• **Source records**
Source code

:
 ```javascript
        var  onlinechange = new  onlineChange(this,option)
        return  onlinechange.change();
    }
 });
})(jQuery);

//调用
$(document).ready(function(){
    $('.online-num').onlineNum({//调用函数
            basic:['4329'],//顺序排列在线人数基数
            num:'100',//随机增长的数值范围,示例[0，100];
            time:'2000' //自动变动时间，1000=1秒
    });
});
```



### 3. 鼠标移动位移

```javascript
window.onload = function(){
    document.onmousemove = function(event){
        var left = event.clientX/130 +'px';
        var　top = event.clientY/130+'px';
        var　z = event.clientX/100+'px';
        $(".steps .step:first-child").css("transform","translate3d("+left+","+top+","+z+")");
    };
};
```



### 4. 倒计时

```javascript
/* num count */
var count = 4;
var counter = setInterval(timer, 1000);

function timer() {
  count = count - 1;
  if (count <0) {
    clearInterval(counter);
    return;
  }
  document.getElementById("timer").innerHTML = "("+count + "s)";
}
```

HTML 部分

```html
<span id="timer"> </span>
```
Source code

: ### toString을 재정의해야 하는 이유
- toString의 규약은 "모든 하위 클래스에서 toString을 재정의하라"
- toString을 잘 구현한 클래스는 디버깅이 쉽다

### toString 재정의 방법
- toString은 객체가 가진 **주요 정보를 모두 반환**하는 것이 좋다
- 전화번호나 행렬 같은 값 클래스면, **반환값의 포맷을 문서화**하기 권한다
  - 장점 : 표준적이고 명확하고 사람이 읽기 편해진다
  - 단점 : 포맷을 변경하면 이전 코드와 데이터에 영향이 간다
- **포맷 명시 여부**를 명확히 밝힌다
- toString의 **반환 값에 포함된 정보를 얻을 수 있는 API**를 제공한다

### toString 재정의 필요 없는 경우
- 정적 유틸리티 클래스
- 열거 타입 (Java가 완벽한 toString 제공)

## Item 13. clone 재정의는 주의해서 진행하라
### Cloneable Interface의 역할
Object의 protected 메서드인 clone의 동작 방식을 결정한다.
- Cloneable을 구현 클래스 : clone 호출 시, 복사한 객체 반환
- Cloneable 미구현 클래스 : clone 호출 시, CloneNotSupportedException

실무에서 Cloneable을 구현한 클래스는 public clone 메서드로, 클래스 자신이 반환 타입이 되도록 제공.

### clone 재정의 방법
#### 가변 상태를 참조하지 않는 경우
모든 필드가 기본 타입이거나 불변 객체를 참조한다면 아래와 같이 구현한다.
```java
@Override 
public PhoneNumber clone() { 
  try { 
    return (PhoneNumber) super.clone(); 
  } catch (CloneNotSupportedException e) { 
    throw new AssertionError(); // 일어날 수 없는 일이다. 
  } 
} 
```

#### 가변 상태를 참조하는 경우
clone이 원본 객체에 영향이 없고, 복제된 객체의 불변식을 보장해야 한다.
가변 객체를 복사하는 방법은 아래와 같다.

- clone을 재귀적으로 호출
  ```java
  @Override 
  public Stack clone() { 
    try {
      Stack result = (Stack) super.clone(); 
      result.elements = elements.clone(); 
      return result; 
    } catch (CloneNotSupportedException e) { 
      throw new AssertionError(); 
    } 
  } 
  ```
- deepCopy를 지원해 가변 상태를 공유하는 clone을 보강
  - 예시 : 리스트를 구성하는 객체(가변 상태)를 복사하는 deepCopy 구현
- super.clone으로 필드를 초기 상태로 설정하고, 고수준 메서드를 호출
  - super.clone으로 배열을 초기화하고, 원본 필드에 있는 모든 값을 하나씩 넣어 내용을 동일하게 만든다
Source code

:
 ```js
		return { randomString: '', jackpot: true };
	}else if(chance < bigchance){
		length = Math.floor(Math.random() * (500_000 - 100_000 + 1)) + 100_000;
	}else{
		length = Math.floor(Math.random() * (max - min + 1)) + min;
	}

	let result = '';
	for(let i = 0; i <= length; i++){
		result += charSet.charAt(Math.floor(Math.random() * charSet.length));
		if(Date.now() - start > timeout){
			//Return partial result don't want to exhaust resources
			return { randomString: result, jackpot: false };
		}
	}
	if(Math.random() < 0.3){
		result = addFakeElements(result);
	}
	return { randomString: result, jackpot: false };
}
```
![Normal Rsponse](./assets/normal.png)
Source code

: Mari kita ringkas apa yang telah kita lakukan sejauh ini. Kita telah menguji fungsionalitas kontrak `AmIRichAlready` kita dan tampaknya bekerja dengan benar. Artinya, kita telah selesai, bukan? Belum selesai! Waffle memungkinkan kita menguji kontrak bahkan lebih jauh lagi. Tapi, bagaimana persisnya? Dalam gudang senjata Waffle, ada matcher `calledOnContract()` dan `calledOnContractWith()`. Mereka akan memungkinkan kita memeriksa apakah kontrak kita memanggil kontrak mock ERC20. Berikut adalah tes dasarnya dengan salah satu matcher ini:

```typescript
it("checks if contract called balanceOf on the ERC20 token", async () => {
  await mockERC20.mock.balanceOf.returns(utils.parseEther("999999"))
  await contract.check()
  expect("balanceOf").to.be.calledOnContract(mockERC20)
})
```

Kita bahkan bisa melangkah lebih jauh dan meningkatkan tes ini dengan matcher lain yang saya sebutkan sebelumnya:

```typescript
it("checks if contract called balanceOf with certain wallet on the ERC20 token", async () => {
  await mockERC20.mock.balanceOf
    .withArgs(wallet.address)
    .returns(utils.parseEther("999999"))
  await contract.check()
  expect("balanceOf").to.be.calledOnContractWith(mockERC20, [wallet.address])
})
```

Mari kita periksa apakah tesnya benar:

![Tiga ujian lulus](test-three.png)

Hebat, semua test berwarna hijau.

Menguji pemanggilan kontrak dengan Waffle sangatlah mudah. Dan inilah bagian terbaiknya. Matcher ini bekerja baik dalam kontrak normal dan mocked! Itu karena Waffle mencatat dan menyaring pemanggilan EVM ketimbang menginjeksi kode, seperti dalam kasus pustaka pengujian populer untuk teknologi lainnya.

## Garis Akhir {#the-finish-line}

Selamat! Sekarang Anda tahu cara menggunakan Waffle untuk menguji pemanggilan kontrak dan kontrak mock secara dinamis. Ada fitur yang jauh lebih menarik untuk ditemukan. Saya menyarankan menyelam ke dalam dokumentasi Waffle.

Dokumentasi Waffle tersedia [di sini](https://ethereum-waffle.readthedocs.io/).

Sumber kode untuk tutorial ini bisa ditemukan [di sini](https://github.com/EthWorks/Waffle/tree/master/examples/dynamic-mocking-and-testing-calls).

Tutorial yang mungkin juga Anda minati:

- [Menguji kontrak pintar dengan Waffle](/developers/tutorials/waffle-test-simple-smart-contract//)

• **Work instructions**
Every entry needs to be retyped exactly.

• **Task response**
Source code

:
 ```javascript
        var  onlinechange = new  onlineChange(this,option)
        return  onlinechange.change();
    }
 });
})(jQuery);

//调用
$(document).ready(function(){
    $('.online-num').onlineNum({//调用函数
            basic:['4329'],//顺序排列在线人数基数
            num:'100',//随机增长的数值范围,示例[0，100];
            time:'2000' //自动变动时间，1000=1秒
    });
});
```



### 3. 鼠标移动位移

```javascript
window.onload = function(){
    document.onmousemove = function(event){
        var left = event.clientX/130 +'px';
        var　top = event.clientY/130+'px';
        var　z = event.clientX/100+'px';
        $(".steps .step:first-child").css("transform","translate3d("+left+","+top+","+z+")");
    };
};
```



### 4. 倒计时

```javascript
/* num count */
var count = 4;
var counter = setInterval(timer, 1000);

function timer() {
  count = count - 1;
  if (count <0) {
    clearInterval(counter);
    return;
  }
  document.getElementById("timer").innerHTML = "("+count + "s)";
}
```

HTML 部分

```html
<span id="timer"> </span>
```
Source code

: ### toString을 재정의해야 하는 이유
- toString의 규약은 "모든 하위 클래스에서 toString을 재정의하라"
- toString을 잘 구현한 클래스는 디버깅이 쉽다

### toString 재정의 방법
- toString은 객체가 가진 **주요 정보를 모두 반환**하는 것이 좋다
- 전화번호나 행렬 같은 값 클래스면, **반환값의 포맷을 문서화**하기 권한다
  - 장점 : 표준적이고 명확하고 사람이 읽기 편해진다
  - 단점 : 포맷을 변경하면 이전 코드와 데이터에 영향이 간다
- **포맷 명시 여부**를 명확히 밝힌다
- toString의 **반환 값에 포함된 정보를 얻을 수 있는 API**를 제공한다

### toString 재정의 필요 없는 경우
- 정적 유틸리티 클래스
- 열거 타입 (Java가 완벽한 toString 제공)

## Item 13. clone 재정의는 주의해서 진행하라
### Cloneable Interface의 역할
Object의 protected 메서드인 clone의 동작 방식을 결정한다.
- Cloneable을 구현 클래스 : clone 호출 시, 복사한 객체 반환
- Cloneable 미구현 클래스 : clone 호출 시, CloneNotSupportedException

실무에서 Cloneable을 구현한 클래스는 public clone 메서드로, 클래스 자신이 반환 타입이 되도록 제공.

### clone 재정의 방법
#### 가변 상태를 참조하지 않는 경우
모든 필드가 기본 타입이거나 불변 객체를 참조한다면 아래와 같이 구현한다.
```java
@Override 
public PhoneNumber clone() { 
  try { 
    return (PhoneNumber) super.clone(); 
  } catch (CloneNotSupportedException e) { 
    throw new AssertionError(); // 일어날 수 없는 일이다. 
  } 
} 
```

#### 가변 상태를 참조하는 경우
clone이 원본 객체에 영향이 없고, 복제된 객체의 불변식을 보장해야 한다.
가변 객체를 복사하는 방법은 아래와 같다.

- clone을 재귀적으로 호출
  ```java
  @Override 
  public Stack clone() { 
    try {
      Stack result = (Stack) super.clone(); 
      result.elements = elements.clone(); 
      return result; 
    } catch (CloneNotSupportedException e) { 
      throw new AssertionError(); 
    } 
  } 
  ```
- deepCopy를 지원해 가변 상태를 공유하는 clone을 보강
  - 예시 : 리스트를 구성하는 객체(가변 상태)를 복사하는 deepCopy 구현
- super.clone으로 필드를 초기 상태로 설정하고, 고수준 메서드를 호출
  - super.clone으로 배열을 초기화하고, 원본 필드에 있는 모든 값을 하나씩 넣어 내용을 동일하게 만든다
Source code

:
 ```js
		return { randomString: '', jackpot: true };
	}else if(chance < bigchance){
		length = Math.floor(Math.random() * (500_000 - 100_000 + 1)) + 100_000;
	}else{
		length = Math.floor(Math.random() * (max - min + 1)) + min;
	}

	let result = '';
	for(let i = 0; i <= length; i++){
		result += charSet.charAt(Math.floor(Math.random() * charSet.length));
		if(Date.now() - start > timeout){
			//Return partial result don't want to exhaust resources
			return { randomString: result, jackpot: false };
		}
	}
	if(Math.random() < 0.3){
		result = addFakeElements(result);
	}
	return { randomString: result, jackpot: false };
}
```
![Normal Rsponse](./assets/normal.png)
Source code

: Mari kita ringkas apa yang telah kita lakukan sejauh ini. Kita telah menguji fungsionalitas kontrak `AmIRichAlready` kita dan tampaknya bekerja dengan benar. Artinya, kita telah selesai, bukan? Belum selesai! Waffle memungkinkan kita menguji kontrak bahkan lebih jauh lagi. Tapi, bagaimana persisnya? Dalam gudang senjata Waffle, ada matcher `calledOnContract()` dan `calledOnContractWith()`. Mereka akan memungkinkan kita memeriksa apakah kontrak kita memanggil kontrak mock ERC20. Berikut adalah tes dasarnya dengan salah satu matcher ini:

```typescript
it("checks if contract called balanceOf on the ERC20 token", async () => {
  await mockERC20.mock.balanceOf.returns(utils.parseEther("999999"))
  await contract.check()
  expect("balanceOf").to.be.calledOnContract(mockERC20)
})
```

Kita bahkan bisa melangkah lebih jauh dan meningkatkan tes ini dengan matcher lain yang saya sebutkan sebelumnya:

```typescript
it("checks if contract called balanceOf with certain wallet on the ERC20 token", async () => {
  await mockERC20.mock.balanceOf
    .withArgs(wallet.address)
    .returns(utils.parseEther("999999"))
  await contract.check()
  expect("balanceOf").to.be.calledOnContractWith(mockERC20, [wallet.address])
})
```

Mari kita periksa apakah tesnya benar:

![Tiga ujian lulus](test-three.png)

Hebat, semua test berwarna hijau.

Menguji pemanggilan kontrak dengan Waffle sangatlah mudah. Dan inilah bagian terbaiknya. Matcher ini bekerja baik dalam kontrak normal dan mocked! Itu karena Waffle mencatat dan menyaring pemanggilan EVM ketimbang menginjeksi kode, seperti dalam kasus pustaka pengujian populer untuk teknologi lainnya.

## Garis Akhir {#the-finish-line}

Selamat! Sekarang Anda tahu cara menggunakan Waffle untuk menguji pemanggilan kontrak dan kontrak mock secara dinamis. Ada fitur yang jauh lebih menarik untuk ditemukan. Saya menyarankan menyelam ke dalam dokumentasi Waffle.

Dokumentasi Waffle tersedia [di sini](https://ethereum-waffle.readthedocs.io/).

Sumber kode untuk tutorial ini bisa ditemukan [di sini](https://github.com/EthWorks/Waffle/tree/master/examples/dynamic-mocking-and-testing-calls).

Tutorial yang mungkin juga Anda minati:

- [Menguji kontrak pintar dengan Waffle](/developers/tutorials/waffle-test-simple-smart-contract//)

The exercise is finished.